● **Work to complete**
Write out the listing verbatim. No pictures belong in it.
_ _ _
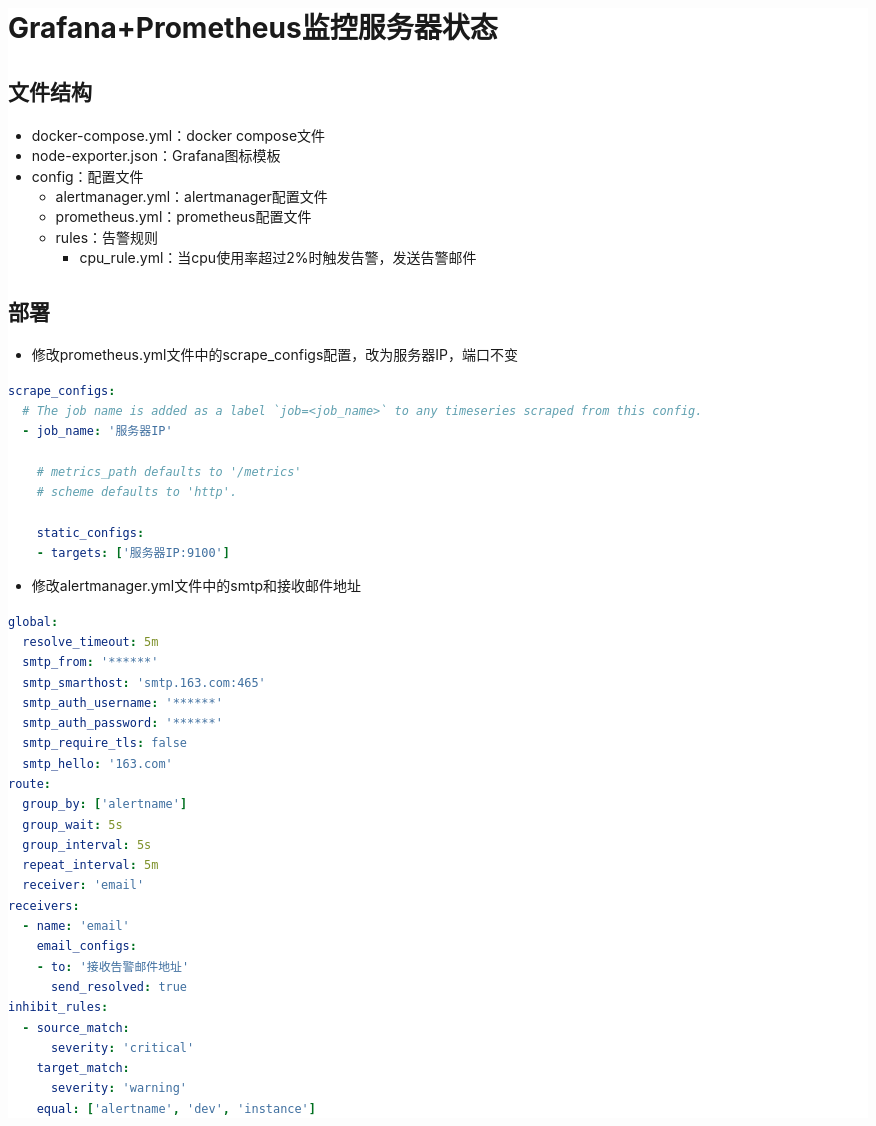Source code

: # Grafana+Prometheus监控服务器状态

## 文件结构

+ docker-compose.yml：docker compose文件
+ node-exporter.json：Grafana图标模板
+ config：配置文件
  + alertmanager.yml：alertmanager配置文件
  + prometheus.yml：prometheus配置文件
  + rules：告警规则
    + cpu_rule.yml：当cpu使用率超过2%时触发告警，发送告警邮件

## 部署

+ 修改prometheus.yml文件中的scrape_configs配置，改为服务器IP，端口不变

```yml
scrape_configs:
  # The job name is added as a label `job=<job_name>` to any timeseries scraped from this config.
  - job_name: '服务器IP'
  
    # metrics_path defaults to '/metrics'
    # scheme defaults to 'http'.
  
    static_configs:
    - targets: ['服务器IP:9100']
```

+ 修改alertmanager.yml文件中的smtp和接收邮件地址

```yml
global:
  resolve_timeout: 5m
  smtp_from: '******'
  smtp_smarthost: 'smtp.163.com:465'
  smtp_auth_username: '******'
  smtp_auth_password: '******'
  smtp_require_tls: false
  smtp_hello: '163.com'
route:
  group_by: ['alertname']
  group_wait: 5s
  group_interval: 5s
  repeat_interval: 5m
  receiver: 'email'
receivers:
  - name: 'email'
    email_configs:
    - to: '接收告警邮件地址'
      send_resolved: true
inhibit_rules:
  - source_match:
      severity: 'critical'
    target_match:
      severity: 'warning'
    equal: ['alertname', 'dev', 'instance']
```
_ _ _
● **Exercise solution**
Source code

: # Grafana+Prometheus监控服务器状态

## 文件结构

+ docker-compose.yml：docker compose文件
+ node-exporter.json：Grafana图标模板
+ config：配置文件
  + alertmanager.yml：alertmanager配置文件
  + prometheus.yml：prometheus配置文件
  + rules：告警规则
    + cpu_rule.yml：当cpu使用率超过2%时触发告警，发送告警邮件

## 部署

+ 修改prometheus.yml文件中的scrape_configs配置，改为服务器IP，端口不变

```yml
scrape_configs:
  # The job name is added as a label `job=<job_name>` to any timeseries scraped from this config.
  - job_name: '服务器IP'
  
    # metrics_path defaults to '/metrics'
    # scheme defaults to 'http'.
  
    static_configs:
    - targets: ['服务器IP:9100']
```

+ 修改alertmanager.yml文件中的smtp和接收邮件地址

```yml
global:
  resolve_timeout: 5m
  smtp_from: '******'
  smtp_smarthost: 'smtp.163.com:465'
  smtp_auth_username: '******'
  smtp_auth_password: '******'
  smtp_require_tls: false
  smtp_hello: '163.com'
route:
  group_by: ['alertname']
  group_wait: 5s
  group_interval: 5s
  repeat_interval: 5m
  receiver: 'email'
receivers:
  - name: 'email'
    email_configs:
    - to: '接收告警邮件地址'
      send_resolved: true
inhibit_rules:
  - source_match:
      severity: 'critical'
    target_match:
      severity: 'warning'
    equal: ['alertname', 'dev', 'instance']
```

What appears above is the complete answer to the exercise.